**ACTION ITEM**
Repeat the lines below word for word.
*** Opening INPUT MATERIAL ***
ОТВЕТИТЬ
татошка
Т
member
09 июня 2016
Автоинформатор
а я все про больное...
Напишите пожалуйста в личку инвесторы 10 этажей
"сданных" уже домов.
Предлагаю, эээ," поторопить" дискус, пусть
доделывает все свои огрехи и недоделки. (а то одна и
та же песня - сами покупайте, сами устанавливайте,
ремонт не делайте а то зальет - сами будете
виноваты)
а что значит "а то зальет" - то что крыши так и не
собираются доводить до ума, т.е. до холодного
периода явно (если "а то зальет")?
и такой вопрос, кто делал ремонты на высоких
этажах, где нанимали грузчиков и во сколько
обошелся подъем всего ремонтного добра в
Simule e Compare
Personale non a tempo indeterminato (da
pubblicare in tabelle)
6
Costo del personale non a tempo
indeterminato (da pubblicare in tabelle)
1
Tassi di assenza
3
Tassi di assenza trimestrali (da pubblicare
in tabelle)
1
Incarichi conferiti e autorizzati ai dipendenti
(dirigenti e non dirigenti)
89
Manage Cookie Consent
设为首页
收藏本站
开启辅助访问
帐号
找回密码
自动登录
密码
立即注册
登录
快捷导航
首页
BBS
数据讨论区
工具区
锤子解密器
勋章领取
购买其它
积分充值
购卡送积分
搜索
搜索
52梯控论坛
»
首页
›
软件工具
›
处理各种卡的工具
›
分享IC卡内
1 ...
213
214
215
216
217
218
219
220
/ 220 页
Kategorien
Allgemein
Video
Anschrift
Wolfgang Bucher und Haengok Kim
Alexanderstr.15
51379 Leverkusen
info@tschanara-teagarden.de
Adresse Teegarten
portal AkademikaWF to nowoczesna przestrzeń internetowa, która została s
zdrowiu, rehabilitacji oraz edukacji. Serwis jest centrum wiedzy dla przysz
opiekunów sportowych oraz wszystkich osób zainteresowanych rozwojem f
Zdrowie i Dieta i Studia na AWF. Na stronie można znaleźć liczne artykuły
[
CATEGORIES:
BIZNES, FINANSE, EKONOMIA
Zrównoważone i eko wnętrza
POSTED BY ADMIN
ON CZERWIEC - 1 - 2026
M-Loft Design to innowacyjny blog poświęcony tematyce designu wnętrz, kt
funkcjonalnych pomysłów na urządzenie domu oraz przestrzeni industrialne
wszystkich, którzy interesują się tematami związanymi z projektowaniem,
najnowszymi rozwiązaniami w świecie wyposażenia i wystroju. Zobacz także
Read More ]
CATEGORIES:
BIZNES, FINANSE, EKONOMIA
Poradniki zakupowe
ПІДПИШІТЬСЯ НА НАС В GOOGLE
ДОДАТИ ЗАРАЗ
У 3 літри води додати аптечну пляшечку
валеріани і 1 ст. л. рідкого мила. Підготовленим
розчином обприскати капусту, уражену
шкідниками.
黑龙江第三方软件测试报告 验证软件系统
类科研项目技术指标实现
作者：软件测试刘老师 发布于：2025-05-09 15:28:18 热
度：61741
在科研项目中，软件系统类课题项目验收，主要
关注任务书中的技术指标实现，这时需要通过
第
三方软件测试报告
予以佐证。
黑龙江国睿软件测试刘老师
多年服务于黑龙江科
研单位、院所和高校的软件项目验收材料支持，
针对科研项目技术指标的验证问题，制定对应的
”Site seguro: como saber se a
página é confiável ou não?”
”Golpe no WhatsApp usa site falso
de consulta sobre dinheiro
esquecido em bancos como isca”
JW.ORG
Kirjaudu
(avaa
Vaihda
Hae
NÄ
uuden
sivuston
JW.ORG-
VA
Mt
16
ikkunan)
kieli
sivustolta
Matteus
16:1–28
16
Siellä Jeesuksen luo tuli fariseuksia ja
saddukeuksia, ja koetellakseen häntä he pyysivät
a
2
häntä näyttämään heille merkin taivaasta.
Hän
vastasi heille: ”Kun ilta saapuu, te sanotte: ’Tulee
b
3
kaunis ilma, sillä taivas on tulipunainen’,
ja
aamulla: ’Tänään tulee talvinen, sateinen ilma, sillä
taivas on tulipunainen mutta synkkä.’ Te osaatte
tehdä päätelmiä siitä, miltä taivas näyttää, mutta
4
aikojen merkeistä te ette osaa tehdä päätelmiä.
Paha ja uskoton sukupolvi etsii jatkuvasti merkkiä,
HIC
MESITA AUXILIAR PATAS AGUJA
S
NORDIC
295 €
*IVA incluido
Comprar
*** Closing INPUT MATERIAL ***
**EXPECTED OUTPUT**
ОТВЕТИТЬ
татошка
Т
member
09 июня 2016
Автоинформатор
а я все про больное...
Напишите пожалуйста в личку инвесторы 10 этажей
"сданных" уже домов.
Предлагаю, эээ," поторопить" дискус, пусть
доделывает все свои огрехи и недоделки. (а то одна и
та же песня - сами покупайте, сами устанавливайте,
ремонт не делайте а то зальет - сами будете
виноваты)
а что значит "а то зальет" - то что крыши так и не
собираются доводить до ума, т.е. до холодного
периода явно (если "а то зальет")?
и такой вопрос, кто делал ремонты на высоких
этажах, где нанимали грузчиков и во сколько
обошелся подъем всего ремонтного добра в
Simule e Compare
Personale non a tempo indeterminato (da
pubblicare in tabelle)
6
Costo del personale non a tempo
indeterminato (da pubblicare in tabelle)
1
Tassi di assenza
3
Tassi di assenza trimestrali (da pubblicare
in tabelle)
1
Incarichi conferiti e autorizzati ai dipendenti
(dirigenti e non dirigenti)
89
Manage Cookie Consent
设为首页
收藏本站
开启辅助访问
帐号
找回密码
自动登录
密码
立即注册
登录
快捷导航
首页
BBS
数据讨论区
工具区
锤子解密器
勋章领取
购买其它
积分充值
购卡送积分
搜索
搜索
52梯控论坛
»
首页
›
软件工具
›
处理各种卡的工具
›
分享IC卡内
1 ...
213
214
215
216
217
218
219
220
/ 220 页
Kategorien
Allgemein
Video
Anschrift
Wolfgang Bucher und Haengok Kim
Alexanderstr.15
51379 Leverkusen
info@tschanara-teagarden.de
Adresse Teegarten
portal AkademikaWF to nowoczesna przestrzeń internetowa, która została s
zdrowiu, rehabilitacji oraz edukacji. Serwis jest centrum wiedzy dla przysz
opiekunów sportowych oraz wszystkich osób zainteresowanych rozwojem f
Zdrowie i Dieta i Studia na AWF. Na stronie można znaleźć liczne artykuły
[
CATEGORIES:
BIZNES, FINANSE, EKONOMIA
Zrównoważone i eko wnętrza
POSTED BY ADMIN
ON CZERWIEC - 1 - 2026
M-Loft Design to innowacyjny blog poświęcony tematyce designu wnętrz, kt
funkcjonalnych pomysłów na urządzenie domu oraz przestrzeni industrialne
wszystkich, którzy interesują się tematami związanymi z projektowaniem,
najnowszymi rozwiązaniami w świecie wyposażenia i wystroju. Zobacz także
Read More ]
CATEGORIES:
BIZNES, FINANSE, EKONOMIA
Poradniki zakupowe
ПІДПИШІТЬСЯ НА НАС В GOOGLE
ДОДАТИ ЗАРАЗ
У 3 літри води додати аптечну пляшечку
валеріани і 1 ст. л. рідкого мила. Підготовленим
розчином обприскати капусту, уражену
шкідниками.
黑龙江第三方软件测试报告 验证软件系统
类科研项目技术指标实现
作者：软件测试刘老师 发布于：2025-05-09 15:28:18 热
度：61741
在科研项目中，软件系统类课题项目验收，主要
关注任务书中的技术指标实现，这时需要通过
第
三方软件测试报告
予以佐证。
黑龙江国睿软件测试刘老师
多年服务于黑龙江科
研单位、院所和高校的软件项目验收材料支持，
针对科研项目技术指标的验证问题，制定对应的
”Site seguro: como saber se a
página é confiável ou não?”
”Golpe no WhatsApp usa site falso
de consulta sobre dinheiro
esquecido em bancos como isca”
JW.ORG
Kirjaudu
(avaa
Vaihda
Hae
NÄ
uuden
sivuston
JW.ORG-
VA
Mt
16
ikkunan)
kieli
sivustolta
Matteus
16:1–28
16
Siellä Jeesuksen luo tuli fariseuksia ja
saddukeuksia, ja koetellakseen häntä he pyysivät
a
2
häntä näyttämään heille merkin taivaasta.
Hän
vastasi heille: ”Kun ilta saapuu, te sanotte: ’Tulee
b
3
kaunis ilma, sillä taivas on tulipunainen’,
ja
aamulla: ’Tänään tulee talvinen, sateinen ilma, sillä
taivas on tulipunainen mutta synkkä.’ Te osaatte
tehdä päätelmiä siitä, miltä taivas näyttää, mutta
4
aikojen merkeistä te ette osaa tehdä päätelmiä.
Paha ja uskoton sukupolvi etsii jatkuvasti merkkiä,
HIC
MESITA AUXILIAR PATAS AGUJA
S
NORDIC
295 €
*IVA incluido
Comprar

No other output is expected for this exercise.